To do = Once you find the line with "Right hand at" in the data that follows, repeat it and every line after it exactly, through the line with "middle dip: (1117, 719)".

The data =
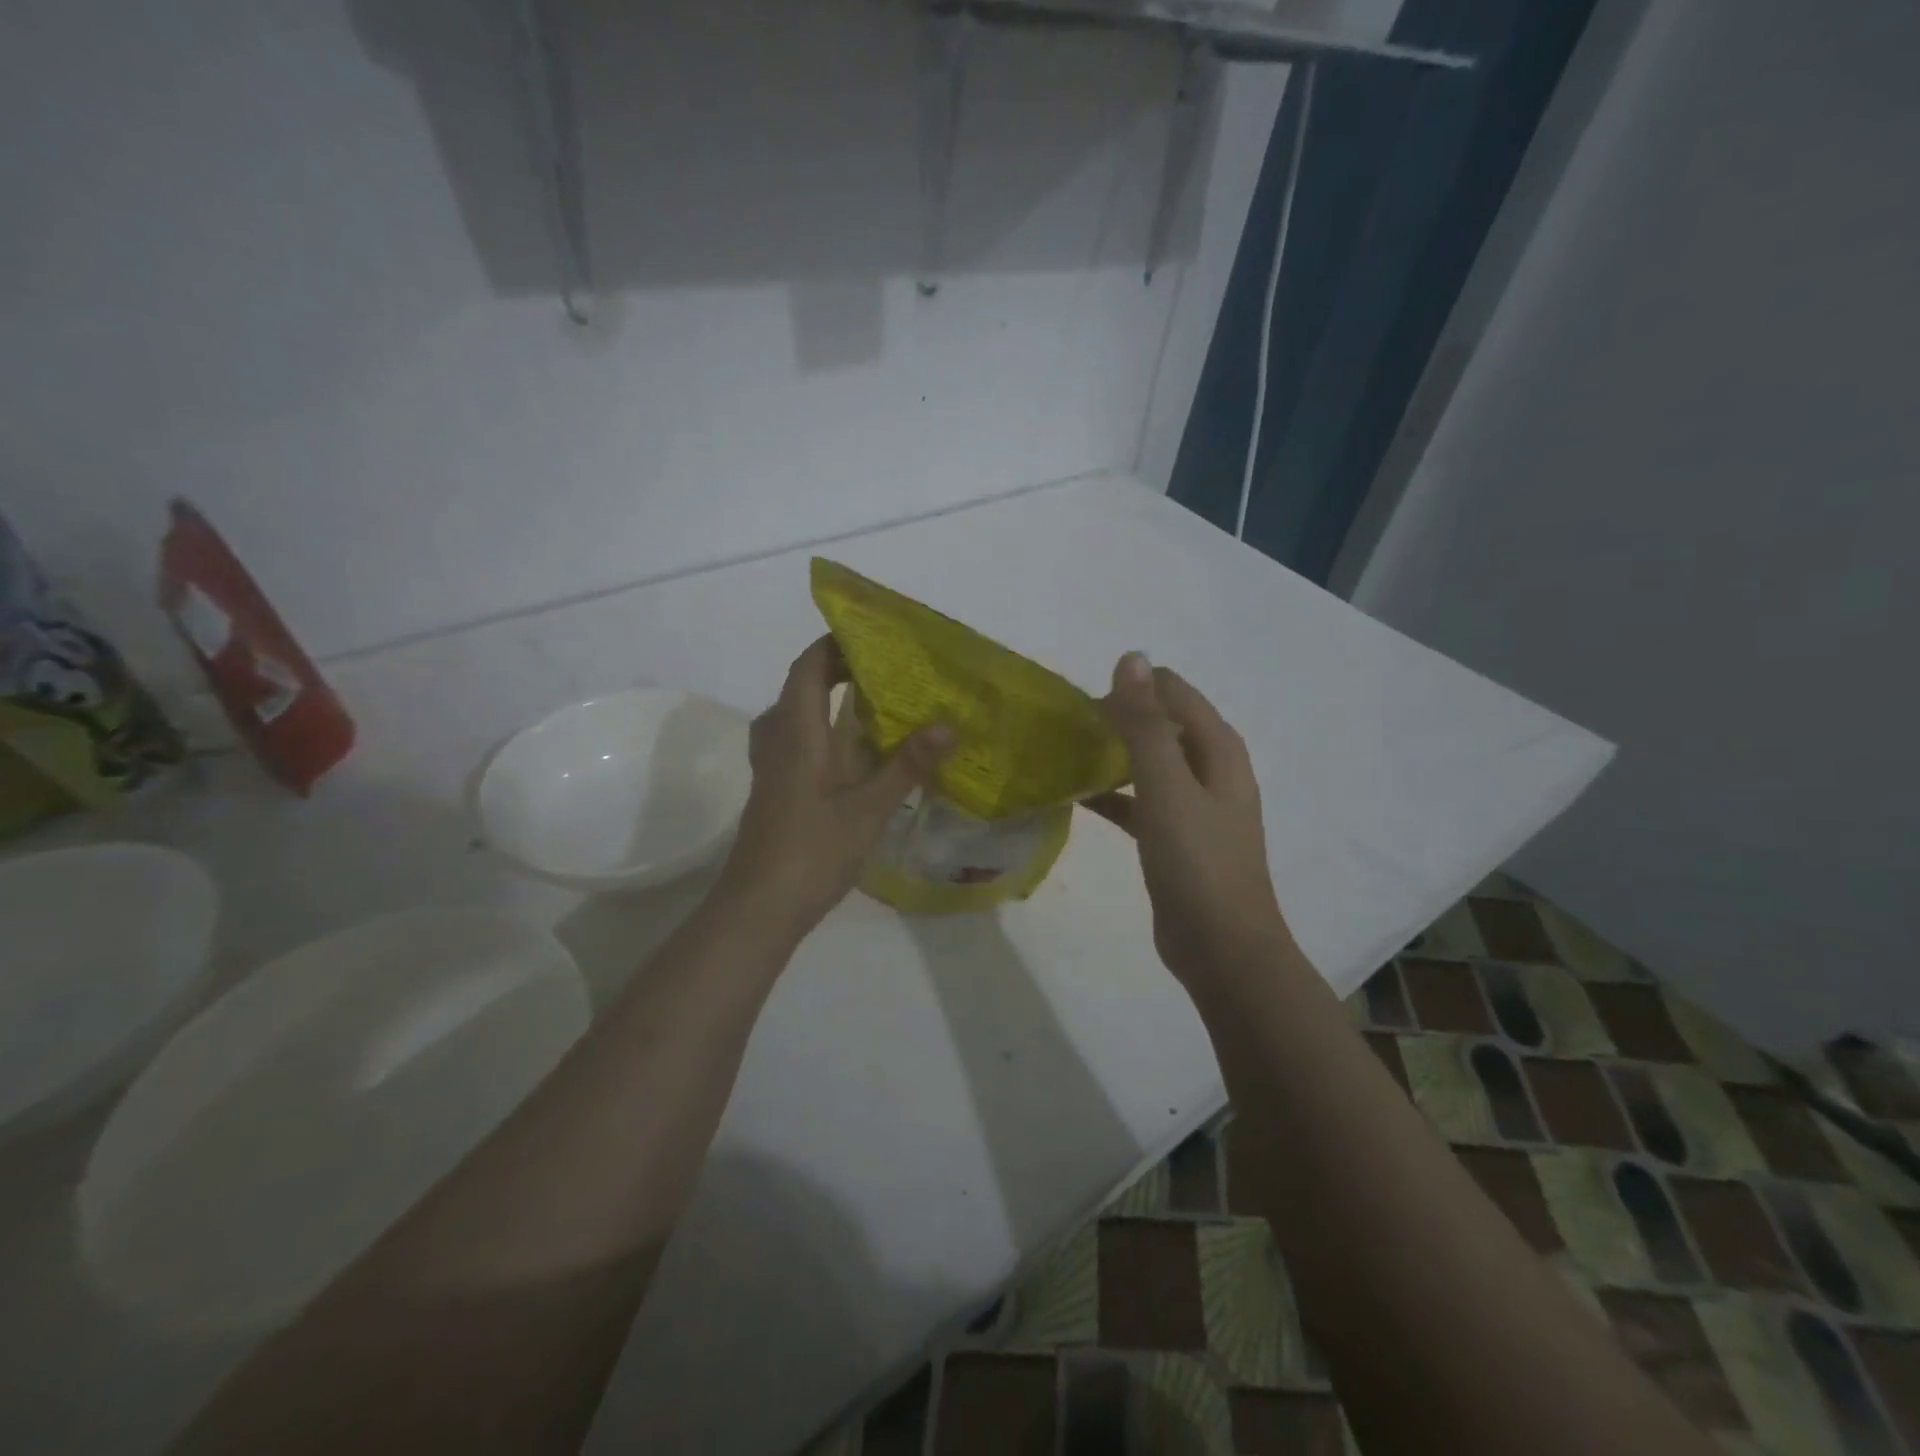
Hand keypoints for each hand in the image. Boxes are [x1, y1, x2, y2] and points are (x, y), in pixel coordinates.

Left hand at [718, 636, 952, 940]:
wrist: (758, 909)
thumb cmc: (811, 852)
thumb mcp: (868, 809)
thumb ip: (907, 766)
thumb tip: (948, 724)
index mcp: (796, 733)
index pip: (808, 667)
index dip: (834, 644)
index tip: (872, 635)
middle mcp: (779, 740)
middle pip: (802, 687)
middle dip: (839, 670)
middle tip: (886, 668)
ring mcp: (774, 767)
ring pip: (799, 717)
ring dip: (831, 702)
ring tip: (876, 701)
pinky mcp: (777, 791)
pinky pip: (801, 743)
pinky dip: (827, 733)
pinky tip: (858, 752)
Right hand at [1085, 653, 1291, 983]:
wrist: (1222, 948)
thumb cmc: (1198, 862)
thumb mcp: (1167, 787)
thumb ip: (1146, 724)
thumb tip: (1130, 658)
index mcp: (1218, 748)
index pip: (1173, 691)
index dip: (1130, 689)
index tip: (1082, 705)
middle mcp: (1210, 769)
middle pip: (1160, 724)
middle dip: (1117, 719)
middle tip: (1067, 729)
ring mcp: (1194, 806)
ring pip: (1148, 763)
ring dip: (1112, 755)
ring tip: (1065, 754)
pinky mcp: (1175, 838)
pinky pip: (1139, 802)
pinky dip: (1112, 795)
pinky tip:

Answer to this exercise =
Right hand at [1085, 653, 1291, 983]:
wrist: (1222, 948)
thumb cmc: (1198, 862)
thumb mcp: (1167, 787)
thumb ip: (1146, 724)
thumb tip: (1130, 658)
index mcp: (1218, 748)
index pip: (1173, 691)
index dip: (1130, 689)
index tip: (1082, 705)
middle mcp: (1210, 769)
middle pip: (1160, 724)
middle dip: (1117, 719)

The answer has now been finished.